Return the records from the first line through the line containing "2660 | Infrastructure", and leave out the pictures.

> [Extracted page text data]
____________________

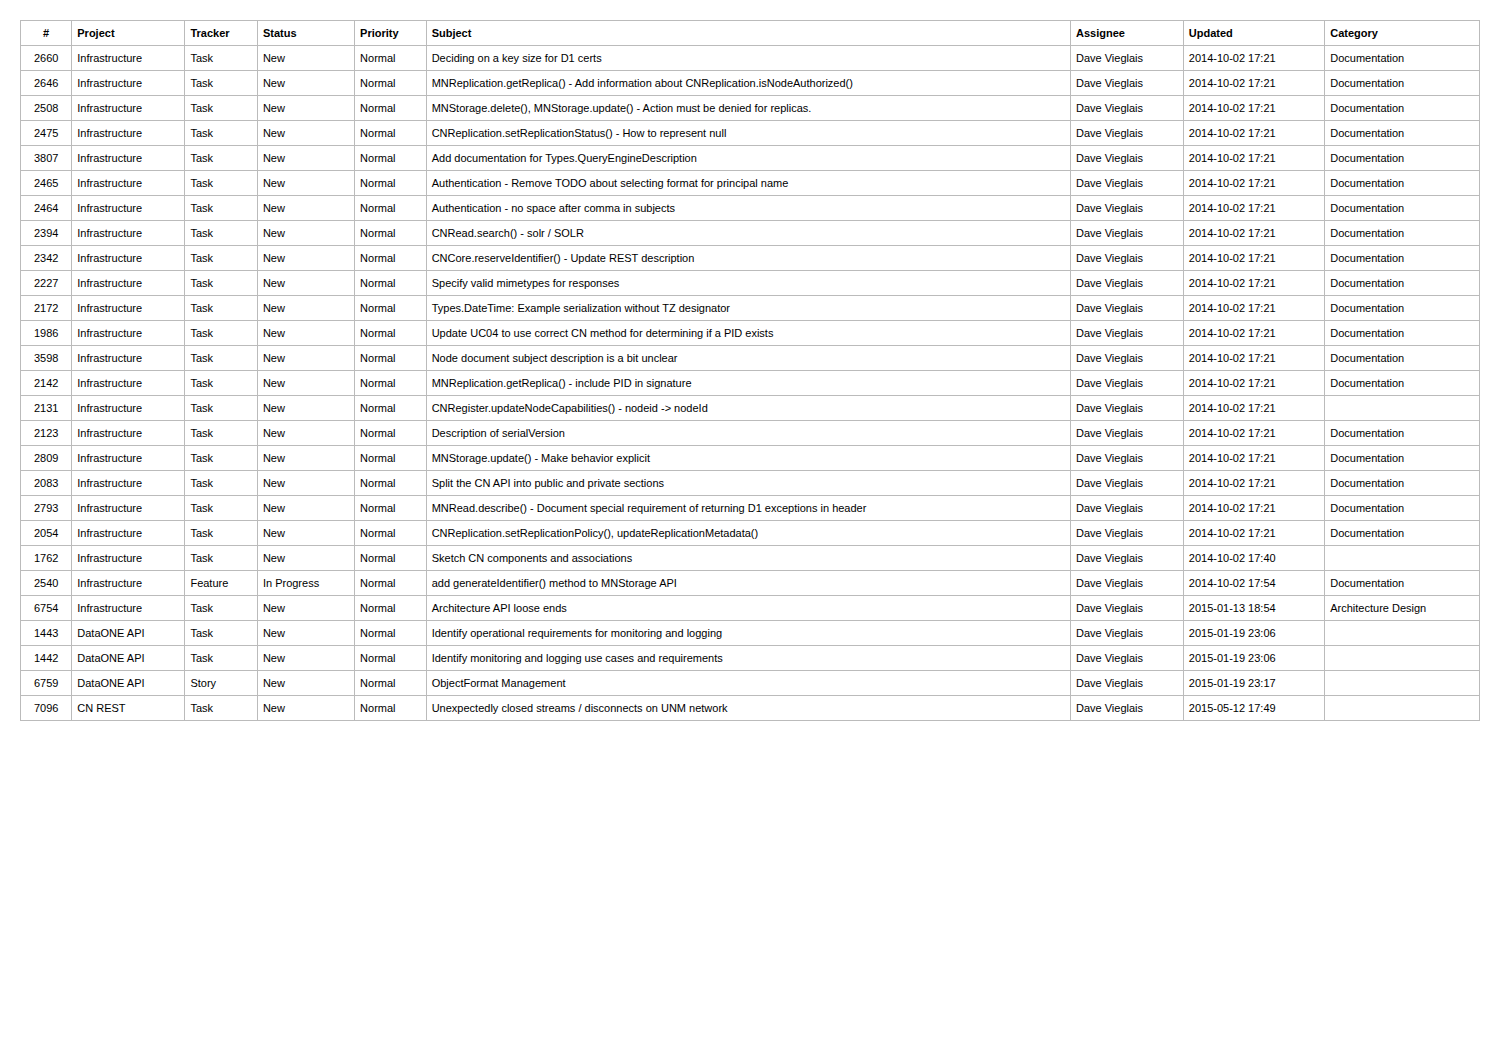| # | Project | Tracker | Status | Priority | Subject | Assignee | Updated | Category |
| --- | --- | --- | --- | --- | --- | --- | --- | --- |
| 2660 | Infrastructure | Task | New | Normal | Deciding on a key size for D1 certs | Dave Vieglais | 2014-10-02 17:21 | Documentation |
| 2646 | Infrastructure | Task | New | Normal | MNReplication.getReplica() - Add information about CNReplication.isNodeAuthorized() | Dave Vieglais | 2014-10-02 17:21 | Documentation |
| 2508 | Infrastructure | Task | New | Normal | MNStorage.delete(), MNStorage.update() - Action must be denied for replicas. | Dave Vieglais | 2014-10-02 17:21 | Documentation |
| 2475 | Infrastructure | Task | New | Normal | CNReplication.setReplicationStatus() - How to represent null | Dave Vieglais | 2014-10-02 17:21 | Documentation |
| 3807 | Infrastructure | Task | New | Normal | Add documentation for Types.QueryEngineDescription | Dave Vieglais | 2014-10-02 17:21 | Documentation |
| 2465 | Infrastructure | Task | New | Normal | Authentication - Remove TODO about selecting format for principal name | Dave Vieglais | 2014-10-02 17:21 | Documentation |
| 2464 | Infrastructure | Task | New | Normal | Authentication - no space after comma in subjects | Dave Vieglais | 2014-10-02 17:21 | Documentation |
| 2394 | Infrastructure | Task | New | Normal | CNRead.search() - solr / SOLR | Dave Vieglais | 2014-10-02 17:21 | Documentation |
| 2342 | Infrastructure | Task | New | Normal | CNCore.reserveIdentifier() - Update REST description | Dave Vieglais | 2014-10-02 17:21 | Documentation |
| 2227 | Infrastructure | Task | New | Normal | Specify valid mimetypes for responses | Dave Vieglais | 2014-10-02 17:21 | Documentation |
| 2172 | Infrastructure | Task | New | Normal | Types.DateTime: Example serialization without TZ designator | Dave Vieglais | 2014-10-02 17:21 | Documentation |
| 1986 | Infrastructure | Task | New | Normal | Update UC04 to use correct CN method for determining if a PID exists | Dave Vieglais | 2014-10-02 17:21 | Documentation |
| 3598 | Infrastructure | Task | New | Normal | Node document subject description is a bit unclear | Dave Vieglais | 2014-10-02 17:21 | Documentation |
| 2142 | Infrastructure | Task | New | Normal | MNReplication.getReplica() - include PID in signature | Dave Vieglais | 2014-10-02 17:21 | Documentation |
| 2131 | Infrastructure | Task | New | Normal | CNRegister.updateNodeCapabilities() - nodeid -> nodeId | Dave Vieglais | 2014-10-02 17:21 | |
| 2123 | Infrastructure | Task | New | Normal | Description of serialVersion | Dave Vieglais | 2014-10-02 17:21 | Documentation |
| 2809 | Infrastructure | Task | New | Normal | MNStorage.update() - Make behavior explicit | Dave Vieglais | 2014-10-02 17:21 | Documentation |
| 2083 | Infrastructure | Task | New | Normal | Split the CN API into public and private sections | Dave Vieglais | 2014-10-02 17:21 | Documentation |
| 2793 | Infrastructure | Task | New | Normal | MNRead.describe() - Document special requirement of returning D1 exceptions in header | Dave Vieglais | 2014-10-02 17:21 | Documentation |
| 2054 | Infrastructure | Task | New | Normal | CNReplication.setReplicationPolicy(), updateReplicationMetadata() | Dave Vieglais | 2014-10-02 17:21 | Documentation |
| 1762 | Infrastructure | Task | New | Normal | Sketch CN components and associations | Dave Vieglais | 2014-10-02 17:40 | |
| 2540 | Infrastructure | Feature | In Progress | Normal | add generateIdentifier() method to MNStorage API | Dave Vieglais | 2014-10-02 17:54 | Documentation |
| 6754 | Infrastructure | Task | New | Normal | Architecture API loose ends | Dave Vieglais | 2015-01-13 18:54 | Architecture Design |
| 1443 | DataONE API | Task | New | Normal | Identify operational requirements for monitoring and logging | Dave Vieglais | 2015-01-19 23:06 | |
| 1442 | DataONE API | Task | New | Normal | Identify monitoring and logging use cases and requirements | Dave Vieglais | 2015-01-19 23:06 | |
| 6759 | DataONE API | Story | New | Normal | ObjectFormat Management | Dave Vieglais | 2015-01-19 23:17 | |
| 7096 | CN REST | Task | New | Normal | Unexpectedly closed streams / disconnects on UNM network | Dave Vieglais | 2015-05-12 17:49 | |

____________________

> [Task answer]
| # | Project | Tracker | Status | Priority | Subject | Assignee | Updated | Category |
| --- | --- | --- | --- | --- | --- | --- | --- | --- |
| 2660 | Infrastructure | Task | New | Normal | Deciding on a key size for D1 certs | Dave Vieglais | 2014-10-02 17:21 | Documentation |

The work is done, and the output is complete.